Donje Sinkovce shares its name origin with Gornje Sinkovce, being derived from the old Serbian word for son. According to tradition, the town was named after Sebar Sina, who was the first to settle in the area, giving it the name Sinkovce.

== Geography ==
The settlement is located at the foot of Hisar Hill. The area of Donje Sinkovce, extends to 255 hectares, of which the fields and gardens cover an area of 173 hectares. The rest belongs to other crops and barren land. Names of these lands are: Lozja, Čukar, Sukin Vis, Nikolino Dolinče, Cemetery, Rovina, Kotlina, Govedarnik, Tirino or Marjanovo Lozje, Kovanluk, Krnjine Njive, Petno Bresje, Jankov Bres, Studenke, Stara Konopljiste, Idjok Njiva, Pojata, Đutin Bres, Mičine Njive, Prekodrum Jasice, Church Road, Golem Njiva, Mircanka, Babičanka, Golemi Lug, Trnjaci and Medubarke.

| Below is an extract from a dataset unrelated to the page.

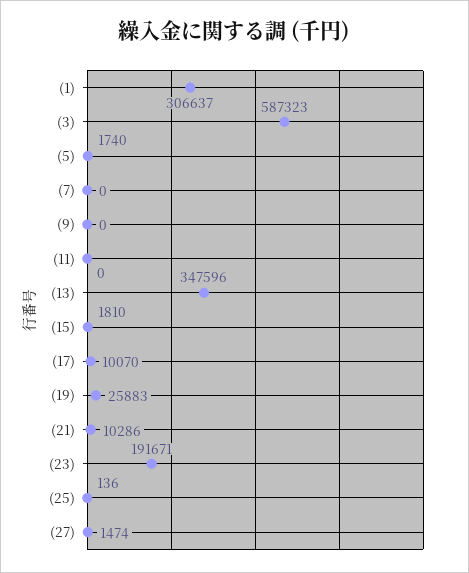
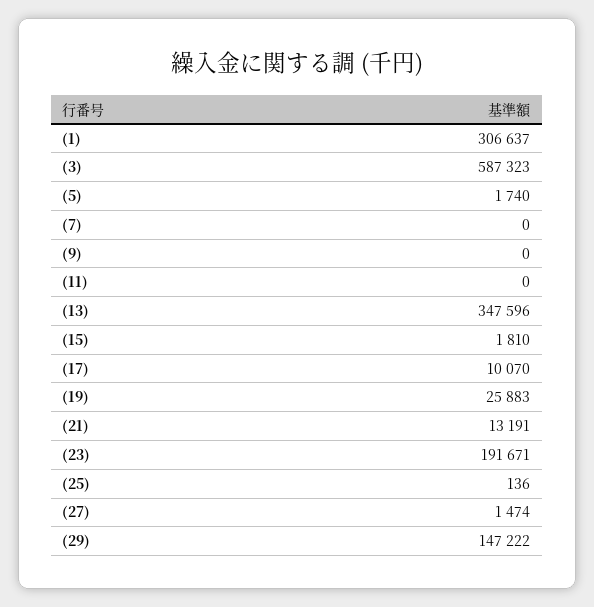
(21): 10286 -> 13191
(29): none -> 147222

The settlement is located on Golema Bara canal. On the eastern periphery of the settlement, Golema Bara water was caught in a recently dug canal, which drains the ponds and surface waters flowing from the river Jablanica.

== Army group ==

The third training army center is located in Donje Sinkovce. The name of barracks is named in the honor of Vojvoda Petar Bojović. The mission of the Third Training Center is to improve the ability to perform individual training to meet the standards of individual training, and to improve the conditions for growing and developing the operational capabilities of war units. The barracks were bombed in the war 1999, in NATO bombing of Yugoslavia.